Reproduce the listing word for word, starting at the line that contains "family: Brassicaceae" and ending at the last line of the listing. Leave the pictures out.

━━━━━━━━━━━━━━━━

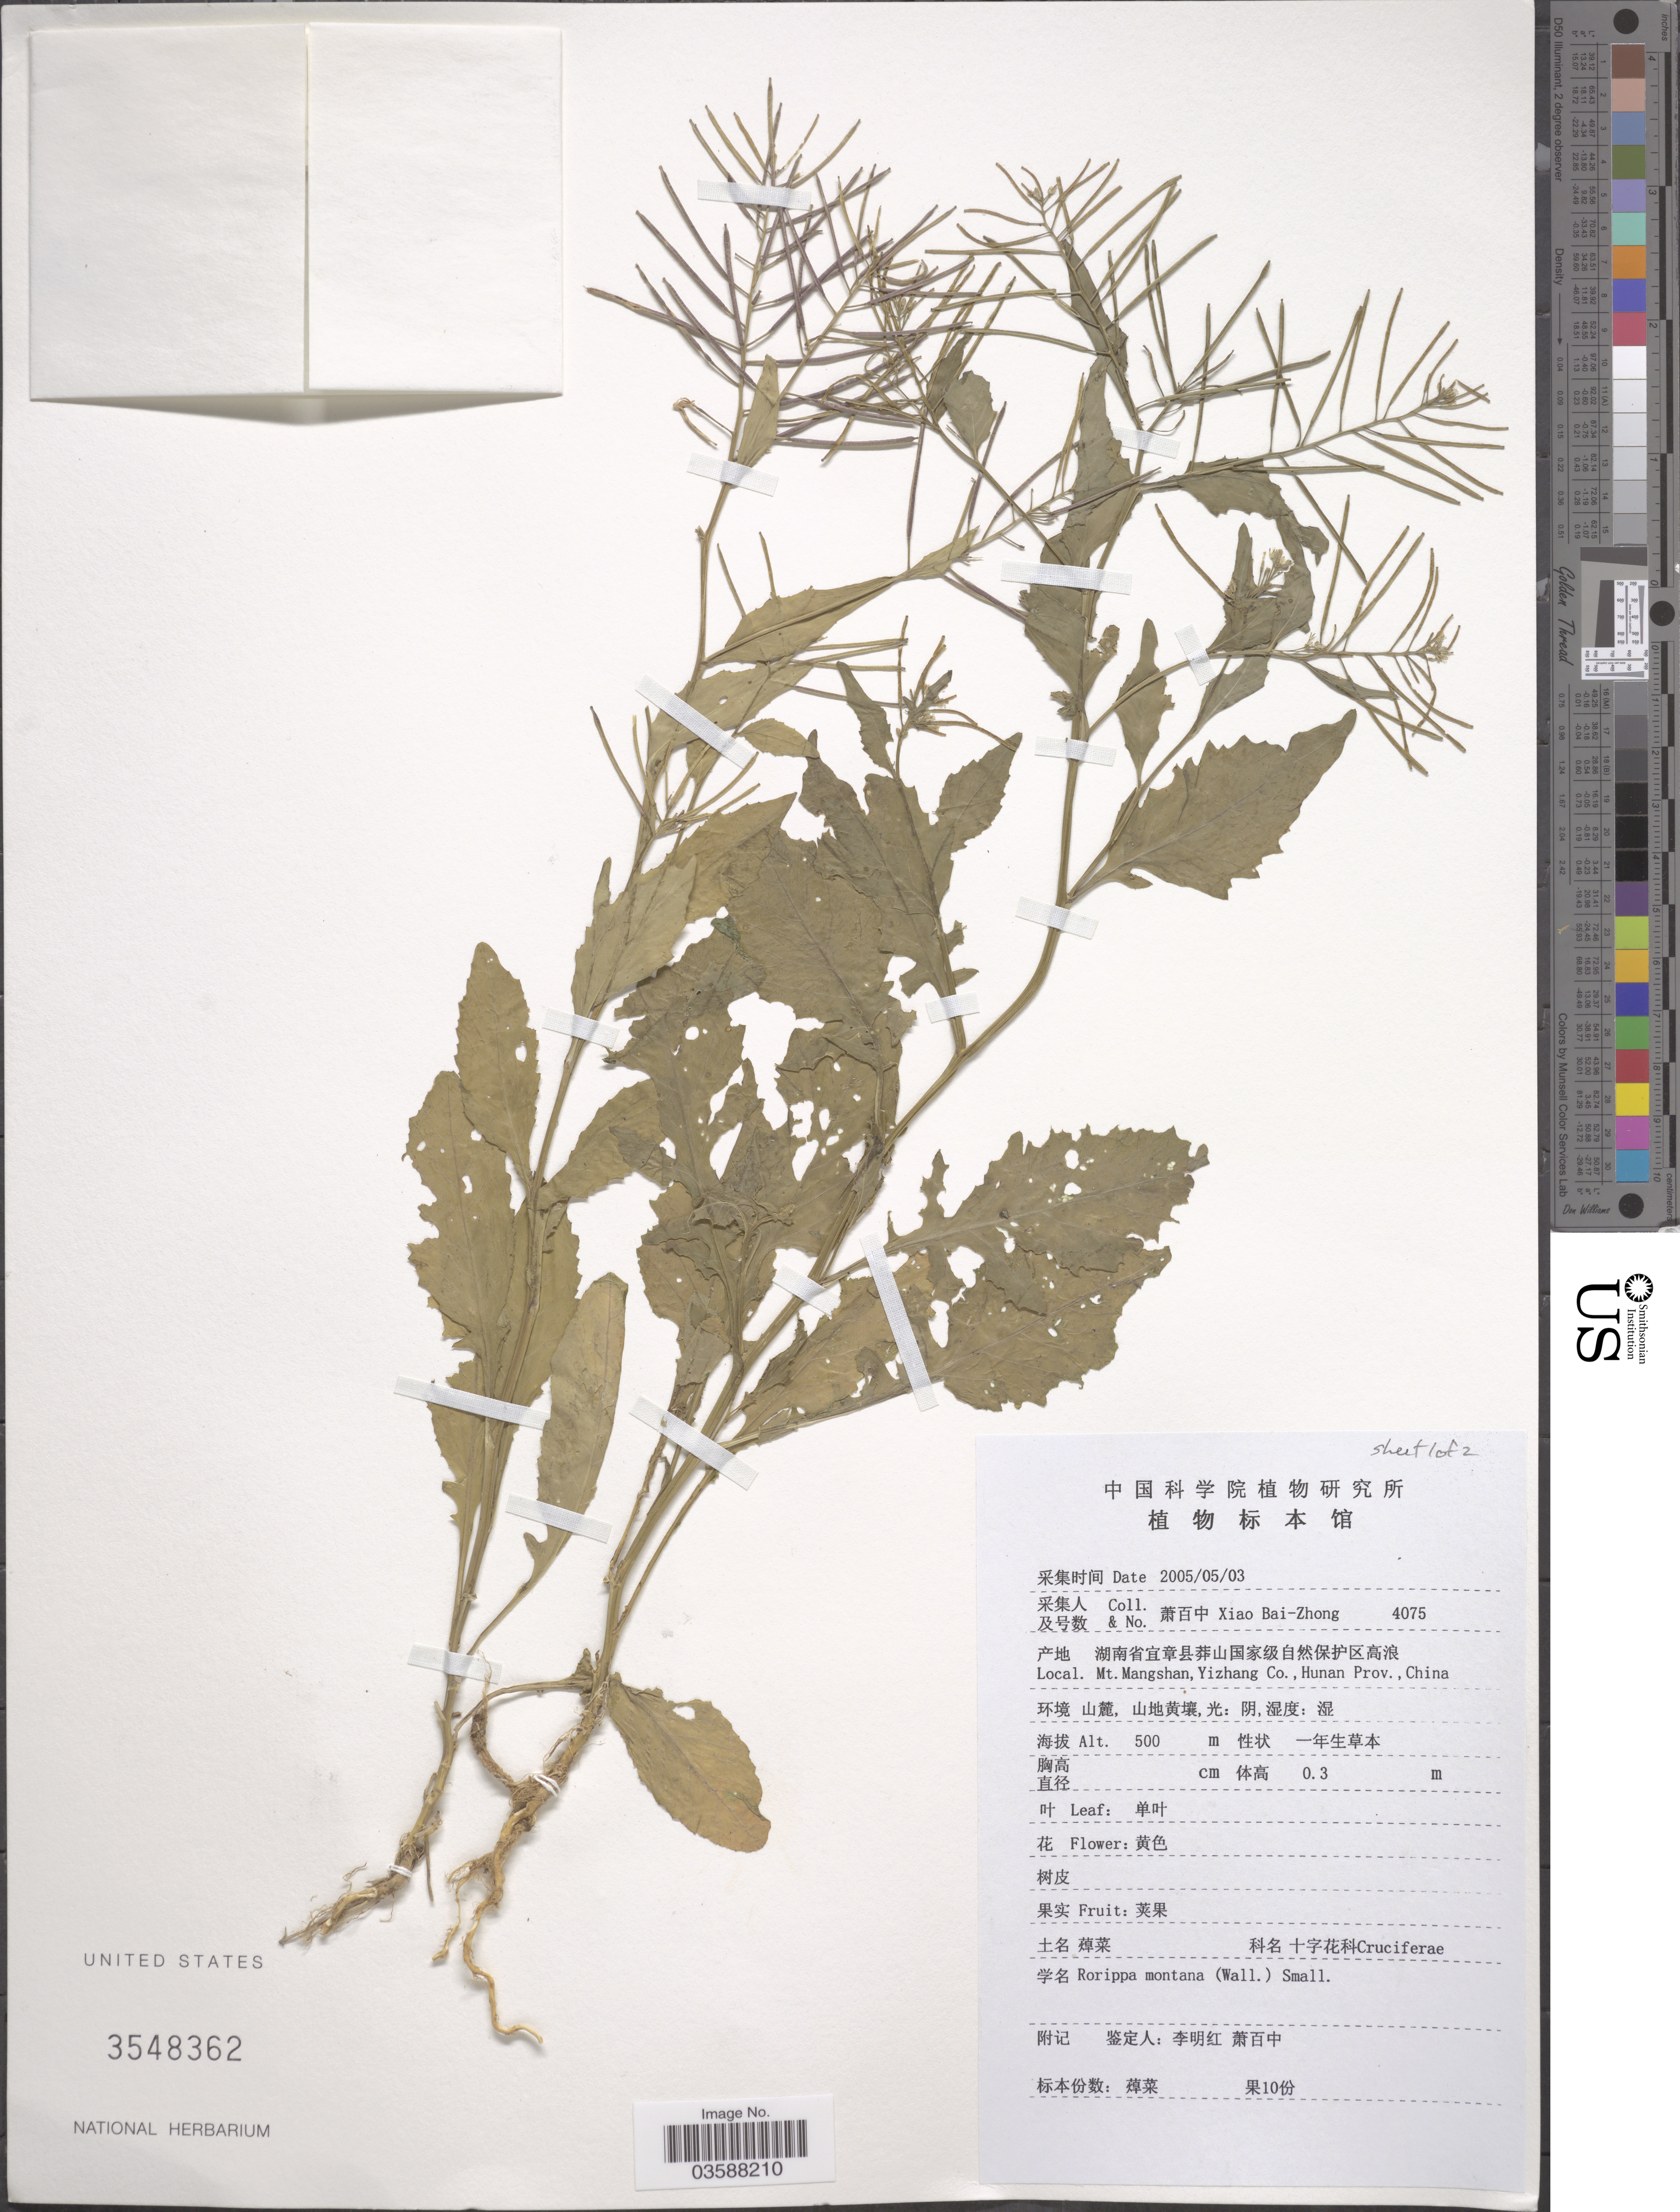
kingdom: Plantae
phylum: Tracheophyta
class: Magnoliopsida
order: Brassicales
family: Brassicaceae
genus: Rorippa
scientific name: Rorippa indica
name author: (L.) Hiern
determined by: Strong, M. T., (US), Smithsonian Institution - National Museum of Natural History (UNITED STATES)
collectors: B. Z. Xiao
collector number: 4075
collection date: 2005-05-03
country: China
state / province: Hunan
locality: Mt. Mangshan, Yizhang Co. X.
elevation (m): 500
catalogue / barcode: US 3548362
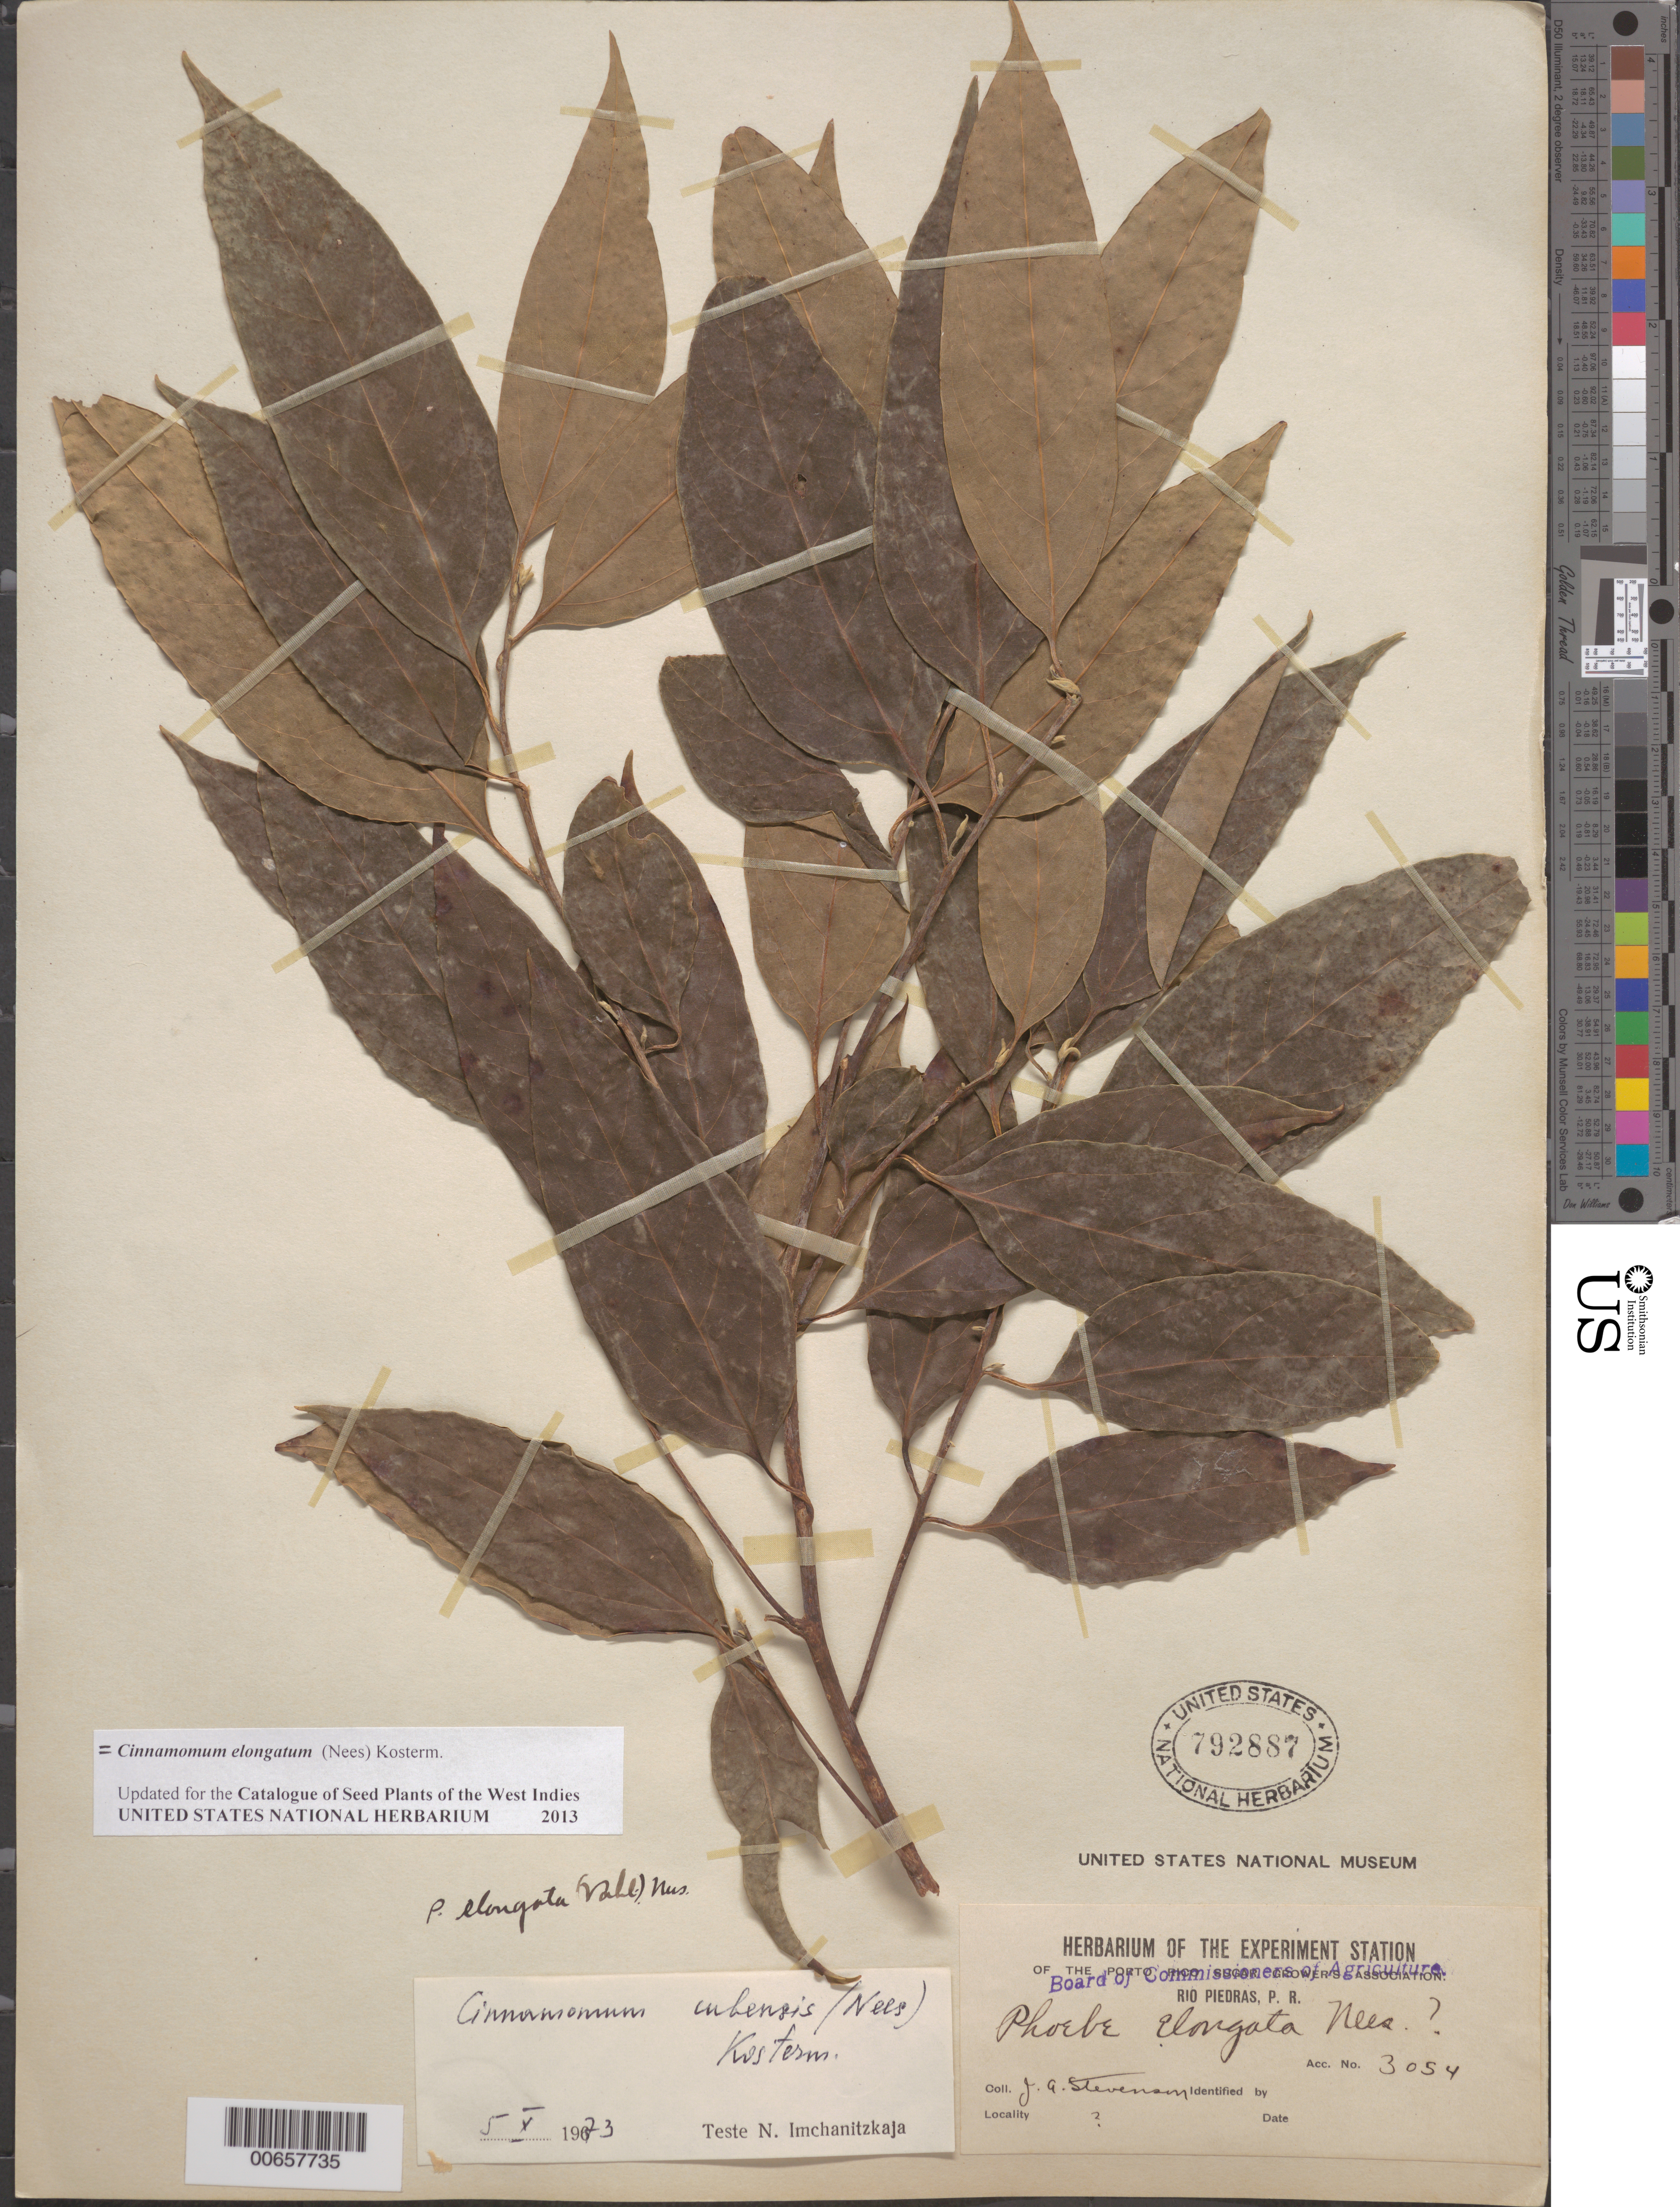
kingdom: Plantae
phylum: Tracheophyta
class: Magnoliopsida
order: Laurales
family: Lauraceae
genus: Cinnamomum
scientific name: Cinnamomum elongatum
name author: (Nees) Kosterm.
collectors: J. Stevenson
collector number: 3054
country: Puerto Rico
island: Greater Antilles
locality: Rio Piedras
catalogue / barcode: US 792887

━━━━━━━━━━━━━━━━

Finished exercise>
family: Brassicaceae
genus: Rorippa
scientific name: Rorippa indica
name author: (L.) Hiern
determined by: Strong, M. T., (US), Smithsonian Institution - National Museum of Natural History (UNITED STATES)
collectors: B. Z. Xiao
collector number: 4075
collection date: 2005-05-03
country: China
state / province: Hunan
locality: Mt. Mangshan, Yizhang Co. X.
elevation (m): 500
catalogue / barcode: US 3548362
kingdom: Plantae
phylum: Tracheophyta
class: Magnoliopsida
order: Laurales
family: Lauraceae
genus: Cinnamomum
scientific name: Cinnamomum elongatum
name author: (Nees) Kosterm.
collectors: J. Stevenson
collector number: 3054
country: Puerto Rico
island: Greater Antilles
locality: Rio Piedras
catalogue / barcode: US 792887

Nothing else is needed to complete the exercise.